EXTRACTED INFORMATION:

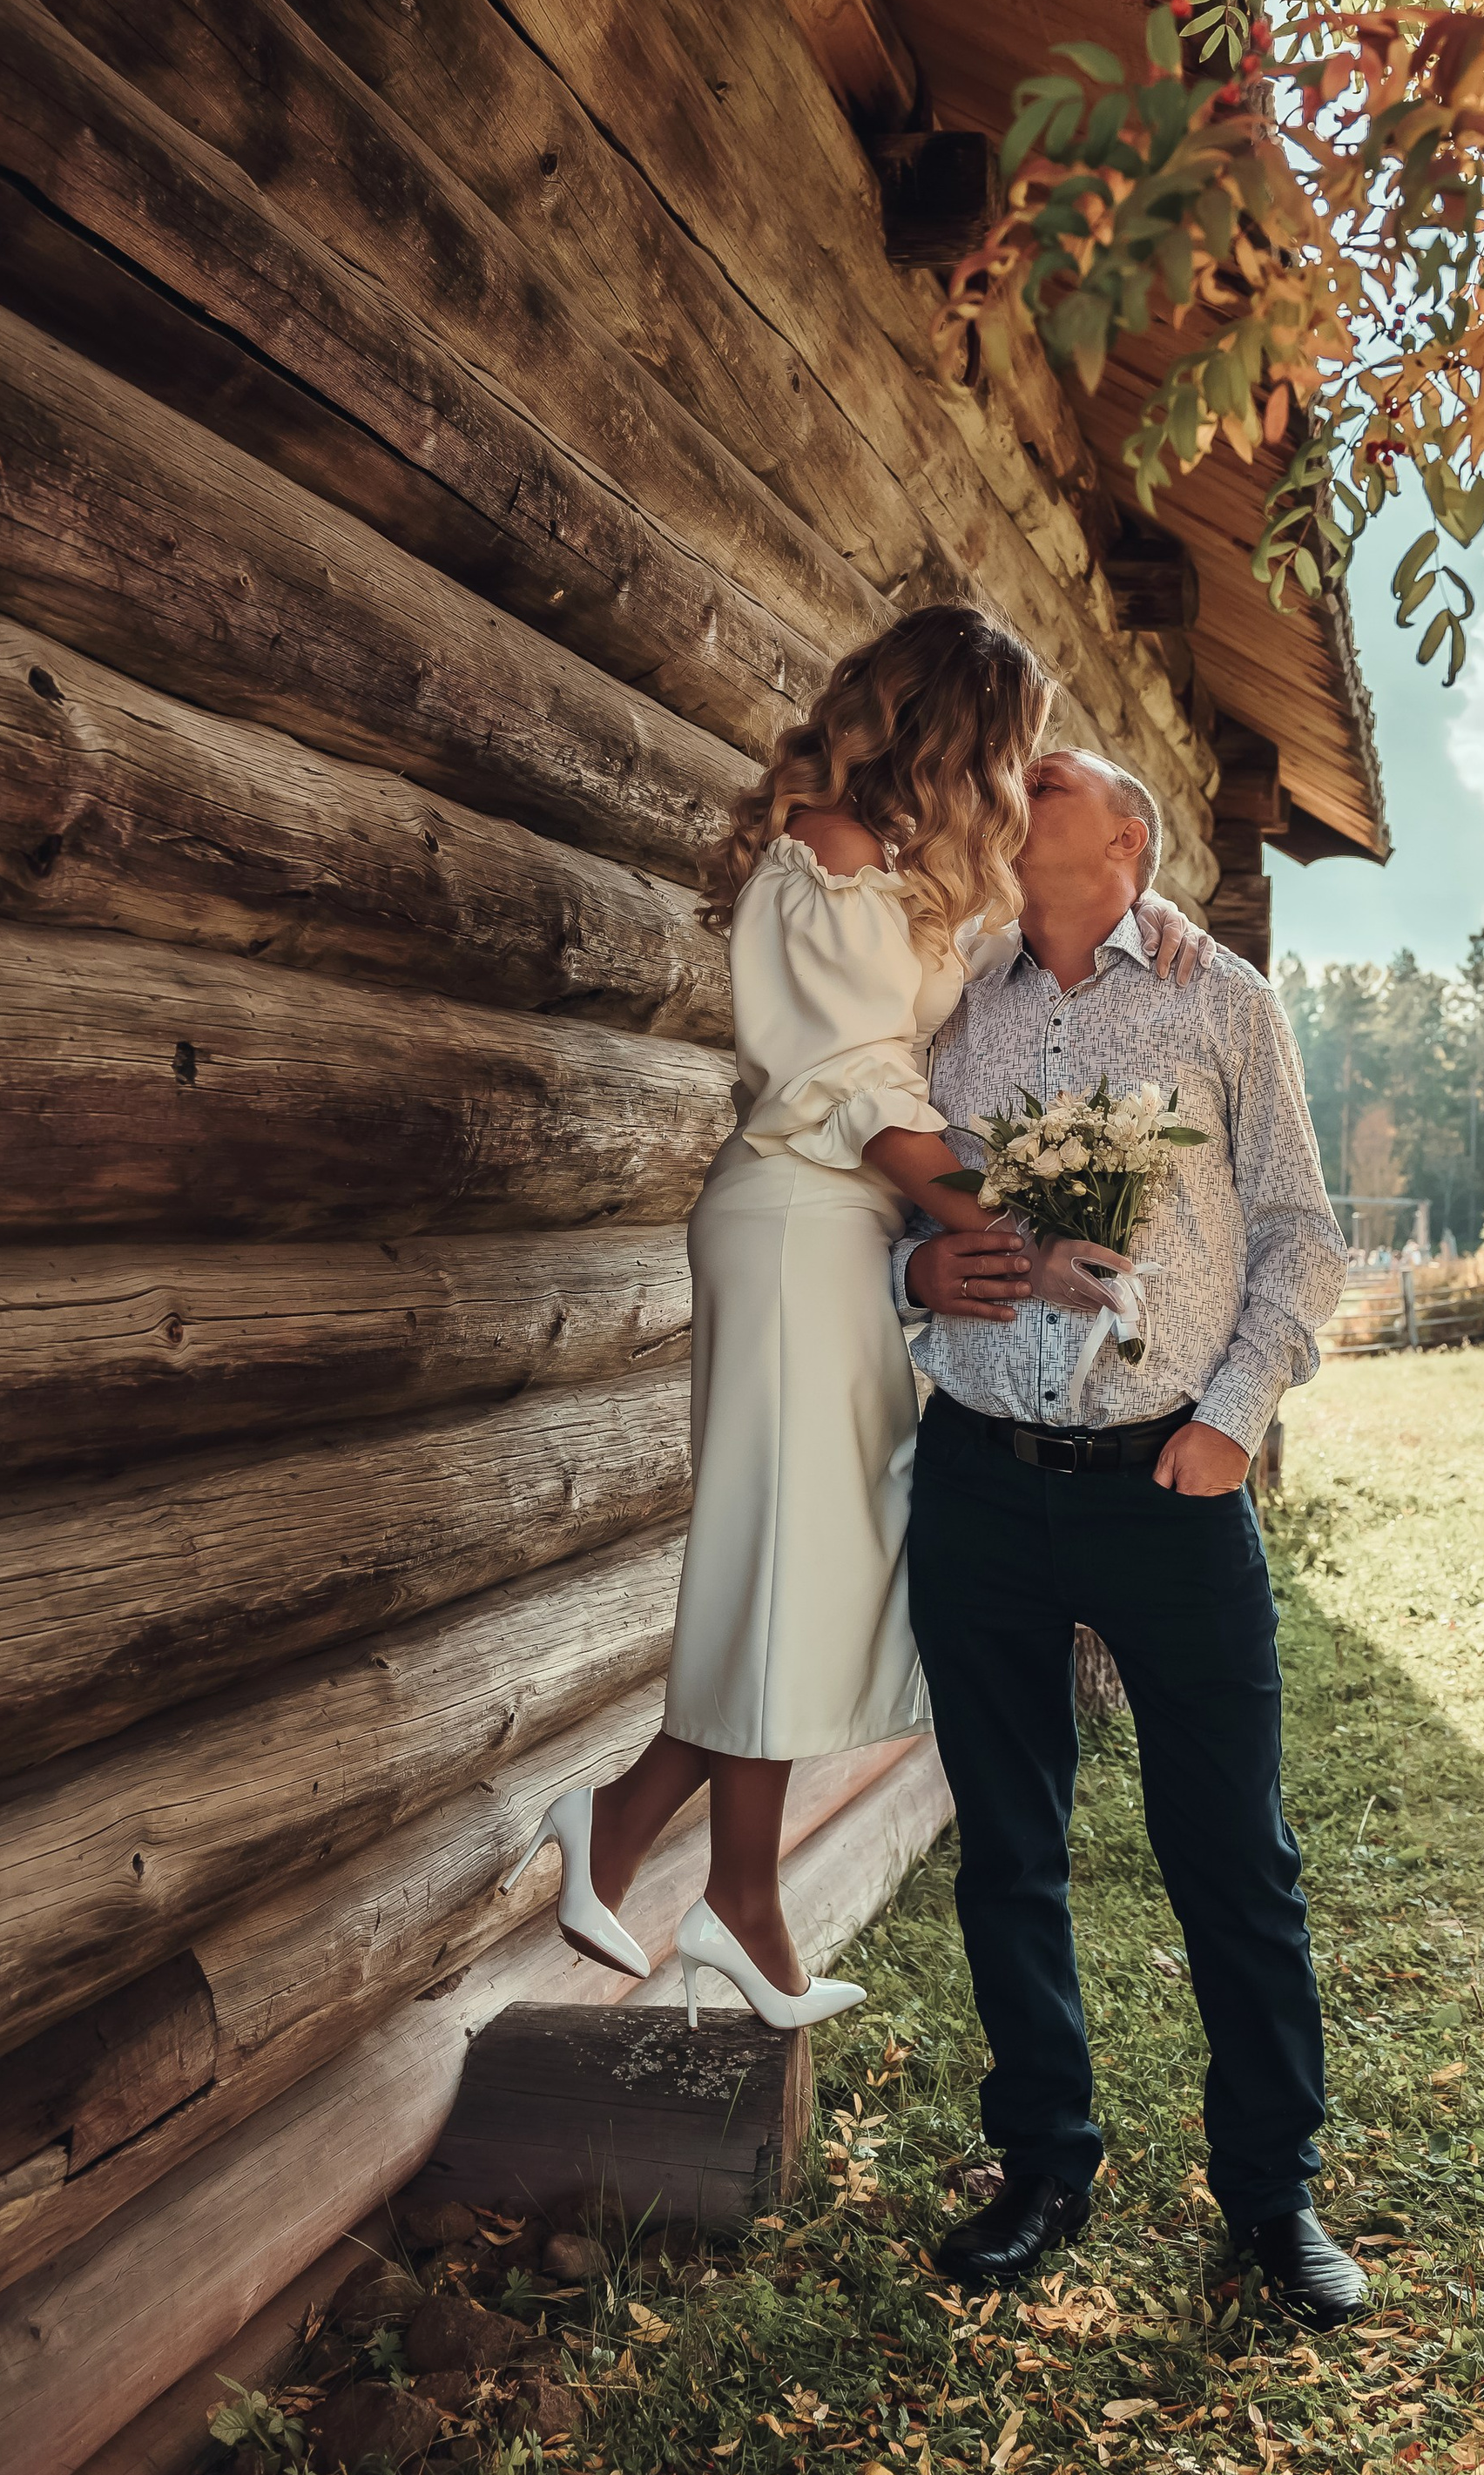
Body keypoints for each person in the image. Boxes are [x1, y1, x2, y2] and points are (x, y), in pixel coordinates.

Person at [502, 608, 1208, 2030]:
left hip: (843, 1237)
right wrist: (1014, 1232)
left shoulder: (885, 871)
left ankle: (667, 1853)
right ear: (959, 732)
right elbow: (867, 1105)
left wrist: (1151, 909)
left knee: (816, 1556)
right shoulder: (824, 859)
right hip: (795, 1225)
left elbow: (1016, 945)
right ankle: (700, 1877)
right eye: (1011, 750)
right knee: (795, 1551)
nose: (1017, 783)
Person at [899, 747, 1365, 2329]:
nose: (1014, 791)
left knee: (1233, 1852)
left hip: (1171, 1476)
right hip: (979, 1474)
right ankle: (1040, 2167)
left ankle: (1273, 2194)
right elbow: (878, 1188)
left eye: (1052, 786)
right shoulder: (951, 996)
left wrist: (1232, 1417)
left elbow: (1302, 1226)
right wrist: (918, 1278)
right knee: (1008, 1845)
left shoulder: (1217, 995)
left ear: (1129, 843)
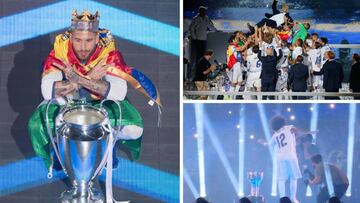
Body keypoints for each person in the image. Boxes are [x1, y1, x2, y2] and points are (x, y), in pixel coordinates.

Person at [28, 10, 160, 172]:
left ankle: (109, 143)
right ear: (70, 37)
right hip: (67, 103)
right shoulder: (60, 52)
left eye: (89, 40)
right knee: (38, 124)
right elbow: (47, 91)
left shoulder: (108, 53)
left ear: (97, 38)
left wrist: (79, 79)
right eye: (77, 40)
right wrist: (90, 77)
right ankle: (60, 148)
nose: (83, 47)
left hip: (99, 103)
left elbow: (119, 92)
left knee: (134, 129)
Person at [269, 116, 317, 203]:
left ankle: (282, 198)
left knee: (281, 179)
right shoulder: (289, 127)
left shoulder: (275, 135)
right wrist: (310, 132)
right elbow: (298, 131)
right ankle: (293, 198)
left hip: (280, 157)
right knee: (293, 177)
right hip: (290, 156)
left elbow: (270, 144)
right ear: (282, 122)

YOUR OBJECTIVE: Transcribe only the lines above that start at the line containing "right shoulder: (824, 859)" and end at the line containing "right hip: (290, 156)". Omit pictures.

RESULT:
right shoulder: (824, 859)
right hip: (795, 1225)
left elbow: (1016, 945)
right ankle: (700, 1877)
right eye: (1011, 750)
right knee: (795, 1551)
nose: (1017, 783)
Person at [899, 747, 1365, 2329]:
nose: (1014, 791)
left knee: (1233, 1852)
left hip: (1171, 1476)
right hip: (979, 1474)
right ankle: (1040, 2167)
left ankle: (1273, 2194)
right elbow: (878, 1188)
left eye: (1052, 786)
right shoulder: (951, 996)
left wrist: (1232, 1417)
left elbow: (1302, 1226)
right wrist: (918, 1278)
right knee: (1008, 1845)
left shoulder: (1217, 995)
left ear: (1129, 843)
Body keypoints for each person in the image. Boxes are [x1, y1, x2, y2] and points are (x, y), in pixel coordinates.

Person at [28, 10, 160, 172]:
left ankle: (109, 143)
right ear: (70, 37)
right hip: (67, 103)
right shoulder: (60, 52)
left eye: (89, 40)
right knee: (38, 124)
right elbow: (47, 91)
left shoulder: (108, 53)
left ear: (97, 38)
left wrist: (79, 79)
right eye: (77, 40)
right wrist: (90, 77)
right ankle: (60, 148)
nose: (83, 47)
left hip: (99, 103)
left elbow: (119, 92)
left knee: (134, 129)
Person at [269, 116, 317, 203]:
left ankle: (282, 198)
left knee: (281, 179)
right shoulder: (289, 127)
left shoulder: (275, 135)
right wrist: (310, 132)
right elbow: (298, 131)
right ankle: (293, 198)
left hip: (280, 157)
right knee: (293, 177)
right hip: (290, 156)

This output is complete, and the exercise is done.